**** Input data

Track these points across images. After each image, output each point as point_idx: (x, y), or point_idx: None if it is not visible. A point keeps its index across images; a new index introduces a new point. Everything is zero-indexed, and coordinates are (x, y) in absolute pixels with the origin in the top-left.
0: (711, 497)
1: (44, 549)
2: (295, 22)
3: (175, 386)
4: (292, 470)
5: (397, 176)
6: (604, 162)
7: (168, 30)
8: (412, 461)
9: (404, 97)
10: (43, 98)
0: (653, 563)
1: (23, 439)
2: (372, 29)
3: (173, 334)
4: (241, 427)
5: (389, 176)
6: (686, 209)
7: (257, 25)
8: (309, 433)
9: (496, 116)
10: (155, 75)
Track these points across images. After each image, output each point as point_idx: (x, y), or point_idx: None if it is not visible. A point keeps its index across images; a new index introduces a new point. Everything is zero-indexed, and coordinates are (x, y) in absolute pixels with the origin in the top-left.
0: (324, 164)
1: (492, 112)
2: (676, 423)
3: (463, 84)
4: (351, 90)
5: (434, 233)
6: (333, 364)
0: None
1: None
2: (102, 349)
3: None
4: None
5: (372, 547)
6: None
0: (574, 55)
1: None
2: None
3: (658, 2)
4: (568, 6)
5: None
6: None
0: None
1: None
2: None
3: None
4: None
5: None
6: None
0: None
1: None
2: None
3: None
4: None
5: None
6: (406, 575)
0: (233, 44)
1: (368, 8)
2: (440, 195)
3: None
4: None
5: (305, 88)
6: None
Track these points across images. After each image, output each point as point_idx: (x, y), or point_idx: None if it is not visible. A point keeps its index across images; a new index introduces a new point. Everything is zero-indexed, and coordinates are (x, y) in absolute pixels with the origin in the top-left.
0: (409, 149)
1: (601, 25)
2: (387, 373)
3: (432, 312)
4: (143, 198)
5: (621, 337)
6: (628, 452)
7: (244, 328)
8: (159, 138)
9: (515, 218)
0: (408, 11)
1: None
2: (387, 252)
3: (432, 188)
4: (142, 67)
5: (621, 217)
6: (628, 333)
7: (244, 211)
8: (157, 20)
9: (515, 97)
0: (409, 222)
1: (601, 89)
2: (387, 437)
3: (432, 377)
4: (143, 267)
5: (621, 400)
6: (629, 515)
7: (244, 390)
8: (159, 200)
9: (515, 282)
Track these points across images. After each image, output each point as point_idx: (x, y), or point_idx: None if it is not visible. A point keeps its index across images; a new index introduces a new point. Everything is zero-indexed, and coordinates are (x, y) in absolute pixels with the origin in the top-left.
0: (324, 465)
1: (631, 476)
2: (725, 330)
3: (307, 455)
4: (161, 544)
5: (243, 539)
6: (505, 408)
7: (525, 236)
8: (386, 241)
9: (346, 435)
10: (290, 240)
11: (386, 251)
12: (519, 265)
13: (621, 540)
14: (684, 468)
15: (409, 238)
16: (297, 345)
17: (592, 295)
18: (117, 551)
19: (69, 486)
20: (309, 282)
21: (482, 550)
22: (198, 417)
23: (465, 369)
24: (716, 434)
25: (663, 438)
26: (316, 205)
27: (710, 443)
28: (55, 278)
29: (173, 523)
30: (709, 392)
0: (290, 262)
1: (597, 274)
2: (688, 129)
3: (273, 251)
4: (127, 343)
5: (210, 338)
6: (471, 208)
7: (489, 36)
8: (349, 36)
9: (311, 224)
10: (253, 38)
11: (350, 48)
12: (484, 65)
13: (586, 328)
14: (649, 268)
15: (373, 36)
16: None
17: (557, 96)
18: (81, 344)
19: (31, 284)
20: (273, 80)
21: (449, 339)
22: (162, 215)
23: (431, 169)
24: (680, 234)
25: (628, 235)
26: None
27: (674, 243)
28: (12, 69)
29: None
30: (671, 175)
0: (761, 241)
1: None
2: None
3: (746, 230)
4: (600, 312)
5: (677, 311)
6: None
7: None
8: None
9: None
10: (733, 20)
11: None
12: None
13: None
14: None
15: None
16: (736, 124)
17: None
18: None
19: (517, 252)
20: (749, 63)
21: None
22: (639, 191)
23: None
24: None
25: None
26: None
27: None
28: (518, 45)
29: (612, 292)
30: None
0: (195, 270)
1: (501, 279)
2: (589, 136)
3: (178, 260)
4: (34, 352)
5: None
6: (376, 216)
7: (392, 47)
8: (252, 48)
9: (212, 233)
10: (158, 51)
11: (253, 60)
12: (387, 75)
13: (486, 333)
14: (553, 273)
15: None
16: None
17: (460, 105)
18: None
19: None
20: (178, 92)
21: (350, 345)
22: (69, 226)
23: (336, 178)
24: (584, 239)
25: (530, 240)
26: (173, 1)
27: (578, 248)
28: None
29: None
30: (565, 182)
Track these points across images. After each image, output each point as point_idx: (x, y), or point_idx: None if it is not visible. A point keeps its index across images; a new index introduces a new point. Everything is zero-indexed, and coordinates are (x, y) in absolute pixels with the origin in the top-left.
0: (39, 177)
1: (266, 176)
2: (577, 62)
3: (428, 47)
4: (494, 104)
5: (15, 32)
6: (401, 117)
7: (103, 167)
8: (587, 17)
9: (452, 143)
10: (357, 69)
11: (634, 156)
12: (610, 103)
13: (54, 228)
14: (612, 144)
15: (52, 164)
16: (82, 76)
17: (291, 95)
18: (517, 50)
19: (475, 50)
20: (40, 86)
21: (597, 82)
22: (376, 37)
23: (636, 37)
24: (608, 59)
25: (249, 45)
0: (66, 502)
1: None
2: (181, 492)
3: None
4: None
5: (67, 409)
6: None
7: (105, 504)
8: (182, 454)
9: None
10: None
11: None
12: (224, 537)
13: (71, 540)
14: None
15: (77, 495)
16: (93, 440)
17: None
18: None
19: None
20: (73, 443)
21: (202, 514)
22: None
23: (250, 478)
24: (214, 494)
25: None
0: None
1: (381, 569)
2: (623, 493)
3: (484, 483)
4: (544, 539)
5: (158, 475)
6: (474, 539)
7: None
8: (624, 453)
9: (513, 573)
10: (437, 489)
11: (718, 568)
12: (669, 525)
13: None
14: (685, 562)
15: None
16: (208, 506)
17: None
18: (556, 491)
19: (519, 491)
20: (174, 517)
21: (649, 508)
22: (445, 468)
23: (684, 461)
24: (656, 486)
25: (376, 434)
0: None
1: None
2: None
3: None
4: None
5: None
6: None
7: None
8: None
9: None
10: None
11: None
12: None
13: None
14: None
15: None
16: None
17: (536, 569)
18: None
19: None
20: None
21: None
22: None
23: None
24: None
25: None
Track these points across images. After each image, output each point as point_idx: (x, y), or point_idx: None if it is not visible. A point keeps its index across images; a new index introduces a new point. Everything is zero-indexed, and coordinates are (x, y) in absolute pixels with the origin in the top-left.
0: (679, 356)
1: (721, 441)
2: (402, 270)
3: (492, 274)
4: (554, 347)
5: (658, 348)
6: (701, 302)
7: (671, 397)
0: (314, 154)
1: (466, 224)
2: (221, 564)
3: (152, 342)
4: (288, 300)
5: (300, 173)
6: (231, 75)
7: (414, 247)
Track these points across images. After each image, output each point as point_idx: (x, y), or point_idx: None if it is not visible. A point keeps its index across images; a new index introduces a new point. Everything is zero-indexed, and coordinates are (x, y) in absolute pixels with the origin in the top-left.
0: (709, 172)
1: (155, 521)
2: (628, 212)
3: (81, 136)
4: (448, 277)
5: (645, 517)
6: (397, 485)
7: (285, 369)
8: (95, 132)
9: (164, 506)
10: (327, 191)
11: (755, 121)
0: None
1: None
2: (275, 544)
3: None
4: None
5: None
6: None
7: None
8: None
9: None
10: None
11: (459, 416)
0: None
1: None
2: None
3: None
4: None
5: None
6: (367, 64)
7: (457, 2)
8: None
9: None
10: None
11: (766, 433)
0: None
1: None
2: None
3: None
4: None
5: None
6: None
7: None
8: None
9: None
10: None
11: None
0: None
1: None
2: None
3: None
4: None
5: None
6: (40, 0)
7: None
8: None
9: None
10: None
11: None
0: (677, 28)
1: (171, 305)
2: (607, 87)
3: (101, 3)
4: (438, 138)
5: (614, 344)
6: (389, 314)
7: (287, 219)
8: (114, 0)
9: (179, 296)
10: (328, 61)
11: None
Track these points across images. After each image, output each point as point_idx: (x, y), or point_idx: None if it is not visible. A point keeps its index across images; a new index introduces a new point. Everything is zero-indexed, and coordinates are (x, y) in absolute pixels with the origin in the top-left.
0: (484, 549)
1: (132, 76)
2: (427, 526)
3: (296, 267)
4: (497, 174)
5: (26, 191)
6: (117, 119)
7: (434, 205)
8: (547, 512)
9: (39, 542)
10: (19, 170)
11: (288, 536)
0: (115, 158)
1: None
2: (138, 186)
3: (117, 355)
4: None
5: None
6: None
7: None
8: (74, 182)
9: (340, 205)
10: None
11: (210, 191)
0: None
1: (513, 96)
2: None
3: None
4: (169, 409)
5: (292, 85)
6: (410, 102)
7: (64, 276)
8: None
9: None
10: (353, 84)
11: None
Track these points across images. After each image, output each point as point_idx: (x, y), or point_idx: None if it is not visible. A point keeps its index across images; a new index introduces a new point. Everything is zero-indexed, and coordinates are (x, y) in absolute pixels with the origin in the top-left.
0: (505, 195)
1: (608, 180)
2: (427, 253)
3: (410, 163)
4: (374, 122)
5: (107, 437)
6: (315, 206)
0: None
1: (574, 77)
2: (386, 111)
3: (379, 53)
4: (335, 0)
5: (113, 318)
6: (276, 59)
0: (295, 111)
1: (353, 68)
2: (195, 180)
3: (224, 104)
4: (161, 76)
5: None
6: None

********

To be done: Starting at the first line of the listing and ending at the line that contains "8: (412, 461)", express those lines as a JSON list of strings, one string per line, leaving out any blank lines.

Result of this exercise:
[
  "Track these points across images. After each image, output each point as point_idx: (x, y), or point_idx: None if it is not visible. A point keeps its index across images; a new index introduces a new point. Everything is zero-indexed, and coordinates are (x, y) in absolute pixels with the origin in the top-left.",
  "0: (711, 497)",
  "1: (44, 549)",
  "2: (295, 22)",
  "3: (175, 386)",
  "4: (292, 470)",
  "5: (397, 176)",
  "6: (604, 162)",
  "7: (168, 30)",
  "8: (412, 461)"
]